#### [DIRECTIONS FOR THIS TASK]
Write the next part of the article on allocating car seats to Georgia counties, beginning right after its final sentence.

#### [EXERCISE TEXT]

<<<<

Published in final edited form as: Traffic Inj Prev. 2016 Feb 18;17(7):681–685. doi: 10.1080/15389588.2016.1142079

A data-driven allocation tool for in-kind resources distributed by a state health department

Cora Peterson a, Scott R Kegler a, Wende R Parker b, David Sullivan a
PMCID: PMC5024329  NIHMSID: NIHMS815829  PMID: 26890693

Abstract

Objective

The objective of this study was to leverage a state health department’s operational data to allocate in-kind resources (children’s car seats) to counties, with the proposition that need-based allocation could ultimately improve public health outcomes.

Methods

This study used a retrospective analysis of administrative data on car seats distributed to counties statewide by the Georgia Department of Public Health and development of a need-based allocation tool (presented as interactive supplemental digital content, adaptable to other types of in-kind public health resources) that relies on current county-level injury and sociodemographic data.

Results

Car seat allocation using public health data and a need-based formula resulted in substantially different recommended allocations to individual counties compared to historic distribution.

Conclusions

Results indicate that making an in-kind public health resource like car seats universally available results in a less equitable distribution of that resource compared to deliberate allocation according to public health need. Public health agencies can use local data to allocate in-kind resources consistent with health objectives; that is, in a manner offering the greatest potential health impact. Future analysis can determine whether the change to a more equitable allocation of resources is also more efficient, resulting in measurably improved public health outcomes.

Keywords: accidents, traffic, financing, government/supply and distribution, economics/statistics and numerical data

Introduction

The Georgia Department of Public Health (GADPH) receives annual funding from the Georgia Governor’s Office of Highway Safety and NHTSA to provide car seats as in-kind resources to Georgia counties, where agencies distribute the seats to eligible families with children aged 0–9 years through educational classes or one-on-one appointments. The public health goal of the program is to reduce children’s motor vehicle traffic crash (MVC) injuries and fatalities. In 2013 more than 500 children 9 years of age and under died as occupants in MVCs nationally, and nearly 90,000 sustained nonfatal injuries treated in hospital emergency departments (Centers for Disease Control and Prevention [CDC] 013; NHTSA 2015a). Georgia ranks slightly above the U.S. average for total MVC fatalities, all ages, based on miles traveled (1.18 versus 1.14 per 100 million vehicle miles; U.S. Census Bureau 2012a).

Car seats substantially reduce children’s risk of MVC fatal and nonfatal injuries (CDC 2015). However, many families do not use car seats appropriately and there is some evidence that proper use varies with sociodemographic factors (CDC 2015; Macy et al. 2014). Just 2 studies—summarized in a recent review—have investigated car seat use or injury reduction associated with free car seat programs; those studies identified some increased car seat use associated with such programs (Jacob et al. 2014).

There is increasing interest in using data at all geographic scales to optimize public health financial resource allocation, although we are not aware of a peer-reviewed published tool for allocating in-kind public health resources to U.S. counties (Everett et al. 2013; Graham and Mackie 2015; Polo et al. 2015; Yaylali et al. 2015). The aim of this exploratory study was to leverage GADPH operational data to create a need-based allocation algorithm for the department’s car seat program, with the proposition that need-based allocation could ultimately improve public health outcomes.

>>>>

Page images and extracted text:
<<<<

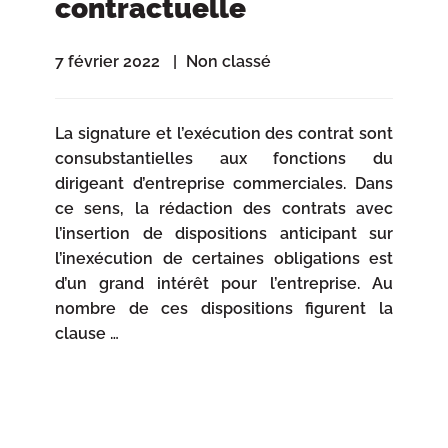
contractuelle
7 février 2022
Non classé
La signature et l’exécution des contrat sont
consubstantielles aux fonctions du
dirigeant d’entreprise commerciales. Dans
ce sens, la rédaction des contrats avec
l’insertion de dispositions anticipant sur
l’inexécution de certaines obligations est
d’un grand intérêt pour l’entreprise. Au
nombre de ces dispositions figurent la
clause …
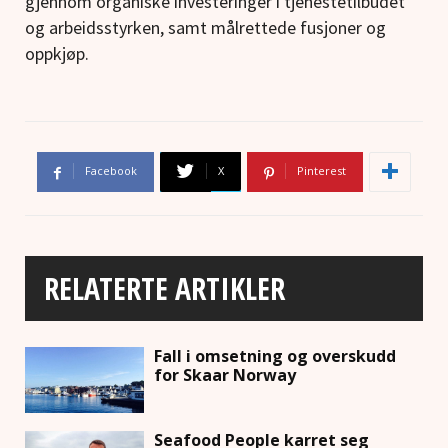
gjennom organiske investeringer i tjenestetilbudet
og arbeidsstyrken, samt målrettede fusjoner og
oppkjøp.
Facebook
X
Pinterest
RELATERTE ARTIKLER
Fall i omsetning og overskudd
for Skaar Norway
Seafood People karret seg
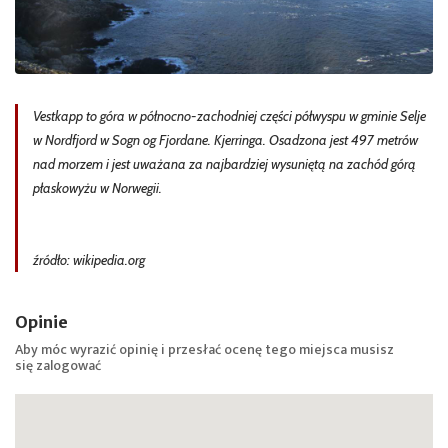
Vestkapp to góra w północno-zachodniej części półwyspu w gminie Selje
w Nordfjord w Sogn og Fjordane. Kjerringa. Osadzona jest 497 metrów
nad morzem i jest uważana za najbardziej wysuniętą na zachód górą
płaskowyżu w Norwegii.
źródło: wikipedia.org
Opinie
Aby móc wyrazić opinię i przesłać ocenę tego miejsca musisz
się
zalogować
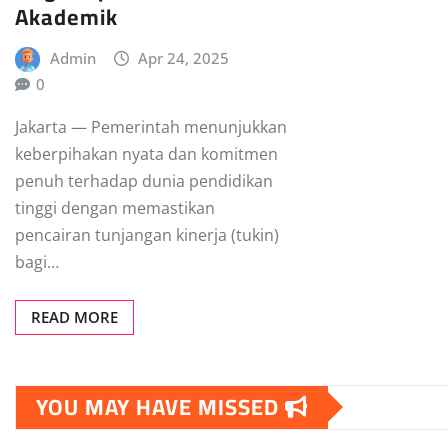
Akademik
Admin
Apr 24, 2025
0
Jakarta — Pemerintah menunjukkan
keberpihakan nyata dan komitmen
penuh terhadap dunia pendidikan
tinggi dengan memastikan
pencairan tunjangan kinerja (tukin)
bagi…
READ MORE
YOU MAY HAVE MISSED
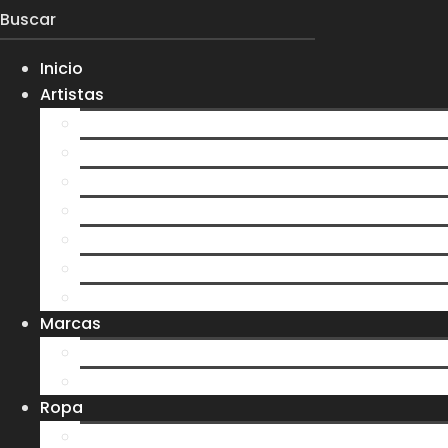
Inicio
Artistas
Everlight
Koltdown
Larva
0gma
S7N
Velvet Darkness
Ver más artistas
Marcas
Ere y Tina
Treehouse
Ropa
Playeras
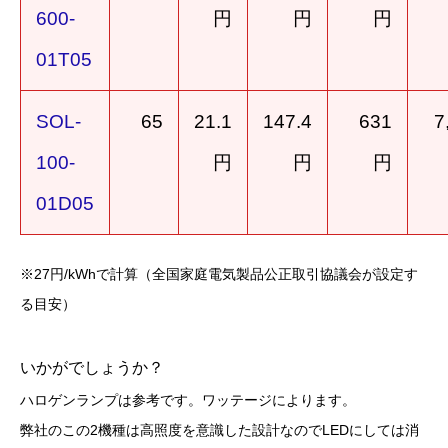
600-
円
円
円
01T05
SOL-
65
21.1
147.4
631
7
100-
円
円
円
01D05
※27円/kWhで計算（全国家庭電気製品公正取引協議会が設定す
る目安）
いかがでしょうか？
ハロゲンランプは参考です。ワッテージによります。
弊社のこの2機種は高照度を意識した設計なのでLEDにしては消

>>>>
<<<<

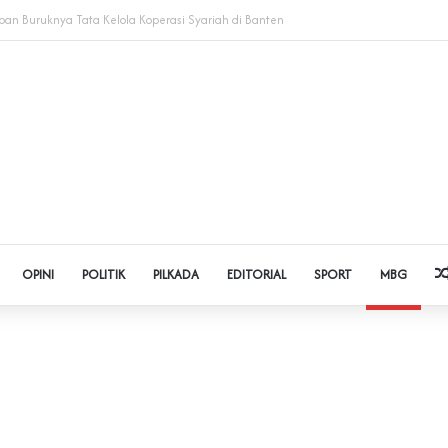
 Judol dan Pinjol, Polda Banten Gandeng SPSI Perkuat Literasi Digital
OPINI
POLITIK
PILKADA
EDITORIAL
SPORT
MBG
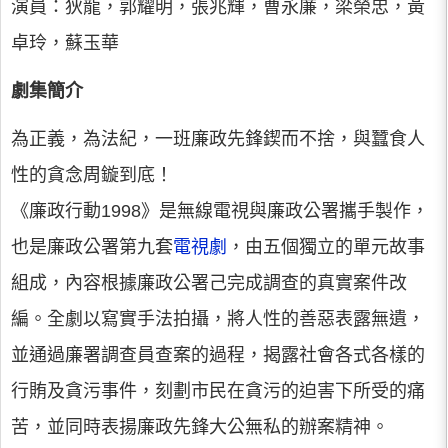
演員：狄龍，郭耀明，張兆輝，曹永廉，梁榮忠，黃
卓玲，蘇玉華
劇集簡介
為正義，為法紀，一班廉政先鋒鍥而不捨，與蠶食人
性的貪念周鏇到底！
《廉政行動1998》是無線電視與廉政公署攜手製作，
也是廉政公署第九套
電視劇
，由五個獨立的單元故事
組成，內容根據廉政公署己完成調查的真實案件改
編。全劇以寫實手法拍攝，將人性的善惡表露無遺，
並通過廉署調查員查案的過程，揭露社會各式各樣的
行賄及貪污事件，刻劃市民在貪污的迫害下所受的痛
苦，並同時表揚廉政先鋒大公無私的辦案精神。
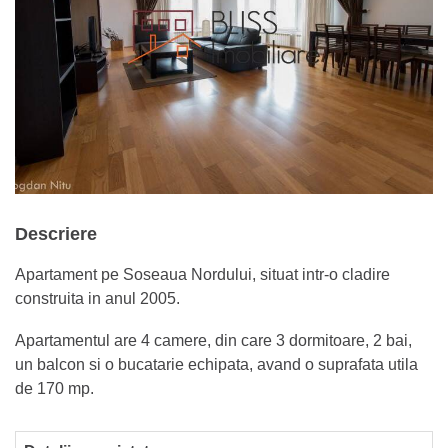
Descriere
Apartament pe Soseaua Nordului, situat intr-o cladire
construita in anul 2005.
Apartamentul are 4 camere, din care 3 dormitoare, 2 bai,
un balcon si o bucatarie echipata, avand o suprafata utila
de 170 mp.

>>>>
<<<<

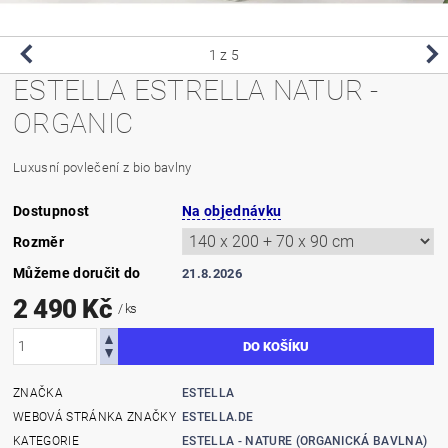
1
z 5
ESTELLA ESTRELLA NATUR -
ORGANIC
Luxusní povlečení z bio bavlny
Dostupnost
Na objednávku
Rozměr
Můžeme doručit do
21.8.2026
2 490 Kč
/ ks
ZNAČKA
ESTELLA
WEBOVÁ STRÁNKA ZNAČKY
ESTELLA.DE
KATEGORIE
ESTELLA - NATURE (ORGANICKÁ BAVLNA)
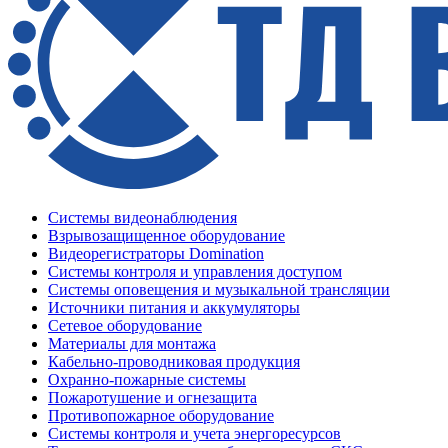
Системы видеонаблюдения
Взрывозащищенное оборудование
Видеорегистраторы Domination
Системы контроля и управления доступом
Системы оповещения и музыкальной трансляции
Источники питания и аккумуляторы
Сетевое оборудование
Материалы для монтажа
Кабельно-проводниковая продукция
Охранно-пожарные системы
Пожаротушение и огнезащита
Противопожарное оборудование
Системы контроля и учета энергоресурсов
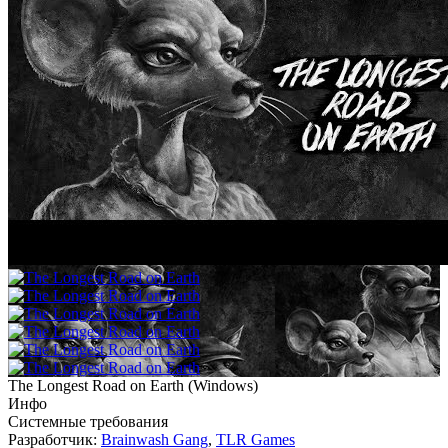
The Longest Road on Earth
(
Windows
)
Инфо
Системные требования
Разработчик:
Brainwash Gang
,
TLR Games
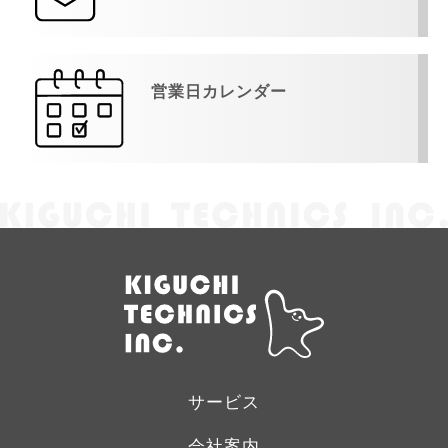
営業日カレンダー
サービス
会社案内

>>>>

#### [RESULT FOR THIS EXERCISE]
Methods

Collaboration between the GADPH and the CDC’s National Center for Injury Prevention and Control, Division of Analysis, Research, and Practice Integration resulted in an algorithm that uses GADPH operational program data and county-level sociodemographic data to assign available car seats to the state’s counties based on objective measures of need. The algorithm is implemented as an interactive spreadsheet tool that appears as Appendix S1 (see online supplement). The tool was designed for adaptation to any type of public health resource—in the spreadsheet, analysts can alter contributing data factors and associated weighting to suit local purposes.

The primary study outcome was the conceptualization of a need-based allocation algorithm for children’s car seats and development of a corresponding spreadsheet tool for the state’s future use. The secondary study outcome was a comparison of the number of car seats and rate per 1,000 eligible population that Georgia counties received under the historic allocation system, where car seats were equally available to all counties, versus the recommended need-based allocation. This study used administrative data and did not involve human subjects.

Historic car seat distribution system

From January 2012 through September 2014, the GADPH distributed an annualized 5,670 car seats (4,408 car seats with 5-point harnesses for children aged 0–4 and 1,262 booster seats for children aged 5–9) statewide. Historically, the GADPH offered a specific number of car seats with harnesses and booster seats to participating Georgia counties (as of July 2015, all but 7 of Georgia’s total 159 counties) on a monthly basis. Most recently, such counties were eligible for up to 8 car seats with harnesses and 4 booster seats each month. To receive car seats, Georgia counties were required to provide car seat safety training meetings on a monthly basis to county residents, during which county officials identified families eligible for and in need of free car seats. Upon receiving counties’ monthly car seat requests, the GADPH communicated shipping instructions to its selected car seat supplier.

Under the existing car seat distribution system, counties with staff and resources to devote to the program had the greatest chance of securing the maximum number of available car seats each month. As such, GADPH staff recognized that this system had the potential for misalignment between operational procedures and program goals; that is, counties with the resources to hold safety training meetings and comply with GADPH requirements were not necessarily those with the greatest need for car seats, where need is primarily defined by a combination of high MVC injury rates among children 0–9 years old and socioeconomic disadvantage. The existing distribution system was presumably effective at distributing car seats to families with economic need for car seats but not necessarily effective at distributing car seats to families at greatest risk for children’s MVC injuries. A situation in which counties with greater need for car seats do not receive them is potentially both inequitable—or unfair—and ineffective, where effectiveness is defined the maximum reduction in children’s MVC injuries resulting from the distribution of these in-kind resources. The GADPH requested collaboration with CDC’s National Center for Injury Prevention and Control to assess the extent of misalignment between its car seat program operations and goals and to explore more data-driven allocation options.

The equity loss resulting from the state’s system of making car seats equally available to all counties can be measured as the difference between the number of car seats each county received under such a system and the number each county would have received under a need-based allocation system. The present study was concerned with this equity analysis. The effectiveness of a need-based car seat allocation is suited to a future study, in which children’s MVC outcomes by county could be compared under both car seat allocation approaches.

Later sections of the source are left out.